Source document »
►

# Diy sanding belts for scroll saws.



## Reggie (25 Aug 2013)

Hi all, I saw this on youtube and thought I'd share it with everyone, it's a neat and simple way of making your own sanding belts for the saw, it's so simple it was a (homer) moment when I saw it, I've been looking at buying some before I found this video.

http://www.youtube.com/watch?v=itRhXfyk-v8


----------



## martinka (25 Aug 2013)

I like that idea but I've not tried it because I don't like the thought of getting grit embedded in the clamp suface. I'm not sure the gap in the Hegner clamps is wide enough anyway, except maybe for really fine wet and dry. Hmm, maybe I could set up the Jet saw just for use as a sander. :-k 

For manual use, I use lolly sticks with emery cloth glued to them. Means I have to get rid of a lot of lemonade, and cider, ice lollies, but that's no great hardship for me :mrgreen: I also use emery boards, though that occasionally gets me into trouble with the wife and she insists I use my own. I've used emery cloth folded over and glued. For narrower gaps, I found emery cloth with wood glue spread on the back and allowed to dry stiffens it up enough for light use. The best tip for me came from, I think, ChrisR, and I often use a cheap pencil type gas soldering iron for removing fuzzies. The small pointed flame gives great control so that you don't set the lot alight.

Martin, with 'no sleep till Hammersmith.'


----------



## Reggie (25 Aug 2013)

Well, the grit isn't an issue, in fact, I feel it could be a bit useful  whilst researching blade clamps and blades, I read that the blades can slip due to oil getting between the clamps from new blades, the suggested fix is to get them roughed up with some wet and dry, nothing heavy, just enough to key it up and give it some teeth to grip the blades properly.

Thanks for the other tips martin


----------



## scrimper (25 Aug 2013)

Very interesting video. I might have a go at trying this. I have an old Wickes cheapo saw in the workshop that never gets used I may try using it for sanding experiments.


----------



## ChrisR (26 Aug 2013)

The best tip for me came from, I think, ChrisR, and I often use a cheap pencil type gas soldering iron for removing fuzzies. The small pointed flame gives great control so that you don't set the lot alight.

Martin, with 'no sleep till Hammersmith.'[/quote]

No I can’t claim credit for that one, Martin, wish I could, but I am going to give it a try, sounds good.

Take care.

Chris R.


----------

◄

Data extracts »

►

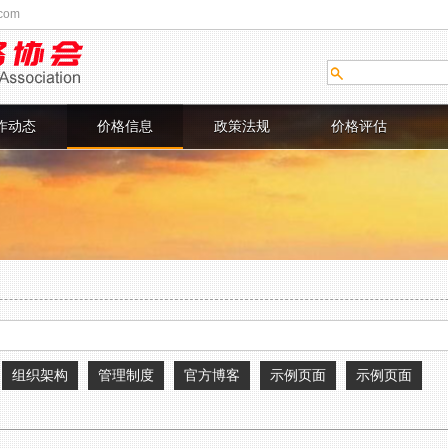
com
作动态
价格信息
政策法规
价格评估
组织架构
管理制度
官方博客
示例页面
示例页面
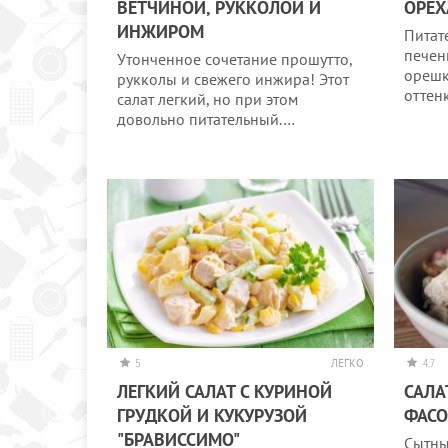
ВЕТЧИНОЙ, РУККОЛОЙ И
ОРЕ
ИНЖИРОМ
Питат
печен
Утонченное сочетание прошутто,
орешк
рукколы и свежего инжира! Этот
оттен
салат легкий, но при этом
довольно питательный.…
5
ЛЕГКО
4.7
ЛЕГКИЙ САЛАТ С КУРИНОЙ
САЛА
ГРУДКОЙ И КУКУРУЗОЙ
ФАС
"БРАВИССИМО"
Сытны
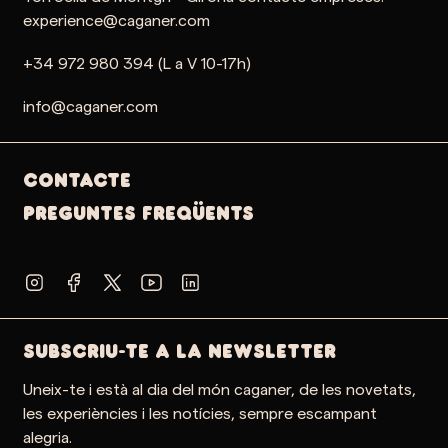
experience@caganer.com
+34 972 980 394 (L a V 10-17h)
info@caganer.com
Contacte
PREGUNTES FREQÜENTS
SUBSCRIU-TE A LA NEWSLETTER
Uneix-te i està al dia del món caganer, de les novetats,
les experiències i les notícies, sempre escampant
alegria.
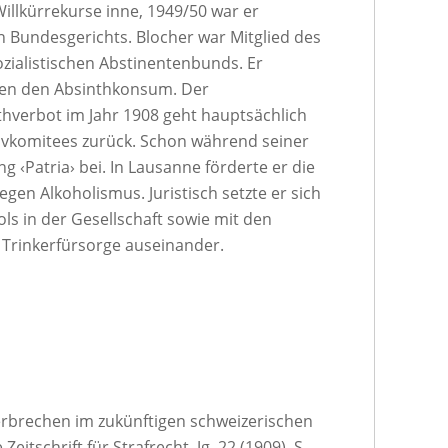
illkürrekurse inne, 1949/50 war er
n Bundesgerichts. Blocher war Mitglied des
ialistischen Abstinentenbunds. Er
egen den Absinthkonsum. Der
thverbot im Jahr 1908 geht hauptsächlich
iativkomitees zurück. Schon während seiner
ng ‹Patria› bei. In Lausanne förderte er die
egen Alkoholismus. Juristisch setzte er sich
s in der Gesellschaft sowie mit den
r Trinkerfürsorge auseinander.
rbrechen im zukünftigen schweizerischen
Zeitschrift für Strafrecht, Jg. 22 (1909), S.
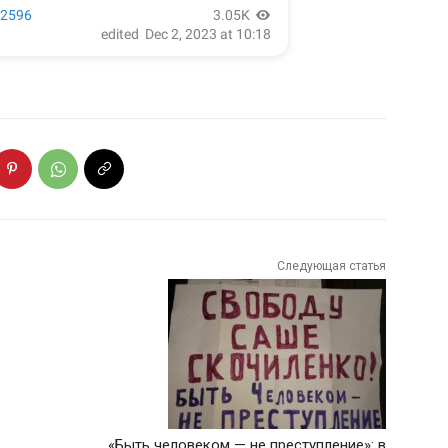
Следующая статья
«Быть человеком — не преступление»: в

◄

Tasks to perform »
1. Reproduce the forum thread on homemade scroll saw sanding belts in full, without any changes.
2. Transcribe every line of text in the entries, from all five pictures, keeping each line unchanged, and omit the picture markers from your answer.
The entries above bear no relation to the forum thread on sanding belts.

Completed exercise »
1.
# Diy sanding belts for scroll saws.



## Reggie (25 Aug 2013)

Hi all, I saw this on youtube and thought I'd share it with everyone, it's a neat and simple way of making your own sanding belts for the saw, it's so simple it was a (homer) moment when I saw it, I've been looking at buying some before I found this video.

http://www.youtube.com/watch?v=itRhXfyk-v8


----------



## martinka (25 Aug 2013)

I like that idea but I've not tried it because I don't like the thought of getting grit embedded in the clamp suface. I'm not sure the gap in the Hegner clamps is wide enough anyway, except maybe for really fine wet and dry. Hmm, maybe I could set up the Jet saw just for use as a sander. :-k 

For manual use, I use lolly sticks with emery cloth glued to them. Means I have to get rid of a lot of lemonade, and cider, ice lollies, but that's no great hardship for me :mrgreen: I also use emery boards, though that occasionally gets me into trouble with the wife and she insists I use my own. I've used emery cloth folded over and glued. For narrower gaps, I found emery cloth with wood glue spread on the back and allowed to dry stiffens it up enough for light use. The best tip for me came from, I think, ChrisR, and I often use a cheap pencil type gas soldering iron for removing fuzzies. The small pointed flame gives great control so that you don't set the lot alight.

Martin, with 'no sleep till Hammersmith.'


----------



## Reggie (25 Aug 2013)

Well, the grit isn't an issue, in fact, I feel it could be a bit useful  whilst researching blade clamps and blades, I read that the blades can slip due to oil getting between the clamps from new blades, the suggested fix is to get them roughed up with some wet and dry, nothing heavy, just enough to key it up and give it some teeth to grip the blades properly.

Thanks for the other tips martin


----------



## scrimper (25 Aug 2013)

Very interesting video. I might have a go at trying this. I have an old Wickes cheapo saw in the workshop that never gets used I may try using it for sanding experiments.


----------



## ChrisR (26 Aug 2013)

The best tip for me came from, I think, ChrisR, and I often use a cheap pencil type gas soldering iron for removing fuzzies. The small pointed flame gives great control so that you don't set the lot alight.

Martin, with 'no sleep till Hammersmith.'[/quote]

No I can’t claim credit for that one, Martin, wish I could, but I am going to give it a try, sounds good.

Take care.

Chris R.


----------

2.
com
作动态
价格信息
政策法规
价格评估
组织架构
管理制度
官方博客
示例页面
示例页面
ВЕТЧИНОЙ, РУККОЛОЙ И
ОРЕ
ИНЖИРОМ
Питат
печен
Утонченное сочетание прошутто,
орешк
рукколы и свежего инжира! Этот
оттен
салат легкий, но при этом
довольно питательный.…
5
ЛЕГКО
4.7
ЛЕГКИЙ САЛАТ С КУРИНОЙ
САЛА
ГРУДКОЙ И КУКУРУЗОЙ
ФАС
"БРАВИССИМО"
Сытны
experience@caganer.com
+34 972 980 394 (L a V 10-17h)
info@caganer.com
Contacte
PREGUNTES FREQÜENTS
SUBSCRIU-TE A LA NEWSLETTER
Uneix-te i està al dia del món caganer, de les novetats,
les experiències i les notícies, sempre escampant
alegria.
illkürrekurse inne, 1949/50 war er
n Bundesgerichts. Blocher war Mitglied des
ialistischen Abstinentenbunds. Er
egen den Absinthkonsum. Der
thverbot im Jahr 1908 geht hauptsächlich
iativkomitees zurück. Schon während seiner
ng ‹Patria› bei. In Lausanne förderte er die
egen Alkoholismus. Juristisch setzte er sich
s in der Gesellschaft sowie mit den
r Trinkerfürsorge auseinander.
rbrechen im zukünftigen schweizerischen
Zeitschrift für Strafrecht, Jg. 22 (1909), S.
Следующая статья
«Быть человеком — не преступление»: в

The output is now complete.